My love affair with Buffalo Niagara began early one spring morning freshman year when my friend Jason and I ventured to the Falls before leaving for the summer. It being my first visit to the roaring wonder, I stood silently with my friend on the rocks off Goat Island, precariously close to the roilings of the river below. I was awed by the sheer might of the place. Under the warmth of the new day’s sun, and overcome by unanticipated feelings, I felt no desire to leave.

That day at Niagara, I felt uncertainty, too. After all, what did it say about me if I admitted that Buffalo, this supposed backwater, was cool? It was months—and a move back to New England—before I realized that on that striking day I’d found a profound sense of home in western New York, one wholly removed from my past.

Since moving to western New York in 1999, all my notions about the place and its people have changed significantly. I’ve grown to appreciate this glorious and (occasionally) maddening outpost on the Great Lakes. Certainly, the cliché that Buffalo’s charm lies in its people is true. But what about its unique regional culture, its seductive aesthetic, its je ne sais quoi?

Today, three years after my epiphany, I feel smug when I speak of Buffalo as if it’s a secret the world has yet to be let in on. The jaundiced eyes of listeners light up when I describe Delaware Avenue mansions, rave about the Albright-Knox, and glorify the city’s enviable park system.

For us soon-to-be graduates, half the battle in countering the western New York brain drain is ensuring that young people understand, appreciate, and feel strong ties to Buffalo Niagara and know that a future is here for them. Unfortunately, the norm is that young people know little more about the area than the strategic locations of its many malls, the bars on Chippewa, and the fastest route out to the airport and to Canada.

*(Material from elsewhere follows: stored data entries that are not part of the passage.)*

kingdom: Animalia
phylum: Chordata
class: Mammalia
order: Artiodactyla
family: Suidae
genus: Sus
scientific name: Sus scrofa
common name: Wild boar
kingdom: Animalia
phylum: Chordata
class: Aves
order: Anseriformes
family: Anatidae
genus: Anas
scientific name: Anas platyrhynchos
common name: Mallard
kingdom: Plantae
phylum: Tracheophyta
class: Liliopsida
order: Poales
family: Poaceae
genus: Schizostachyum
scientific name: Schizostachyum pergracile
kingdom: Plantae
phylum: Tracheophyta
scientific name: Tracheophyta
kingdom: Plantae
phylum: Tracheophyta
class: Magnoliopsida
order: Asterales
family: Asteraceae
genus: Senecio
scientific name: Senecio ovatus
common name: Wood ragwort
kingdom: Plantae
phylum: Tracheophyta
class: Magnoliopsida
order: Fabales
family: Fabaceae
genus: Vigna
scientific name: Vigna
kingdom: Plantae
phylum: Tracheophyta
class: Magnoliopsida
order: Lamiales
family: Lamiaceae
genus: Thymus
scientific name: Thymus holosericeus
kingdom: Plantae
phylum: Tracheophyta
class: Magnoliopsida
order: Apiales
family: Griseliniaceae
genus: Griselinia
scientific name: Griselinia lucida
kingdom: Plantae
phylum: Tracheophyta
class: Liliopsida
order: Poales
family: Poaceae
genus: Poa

These are all great things, but what about appreciation and respect for the dreams, the spirit, and the high hopes that built the region and will determine its destiny?

Living and studying in the midst of Buffalo Niagara has been a larger lesson in history, society, and community that is sure to figure prominently in my post-graduation plans. I’m hoping that concepts like ‘cool’, ‘great home’ and ‘fantastic job’ can mean Buffalo, too.

Ultimately, if I don’t settle here, I’m sure the strong emotional pull will bring me back to the place where I grew and where, above all, I learned to see this tiny corner of the world in all its glory. I will always be thankful for, and an ardent supporter of, Buffalo Niagara.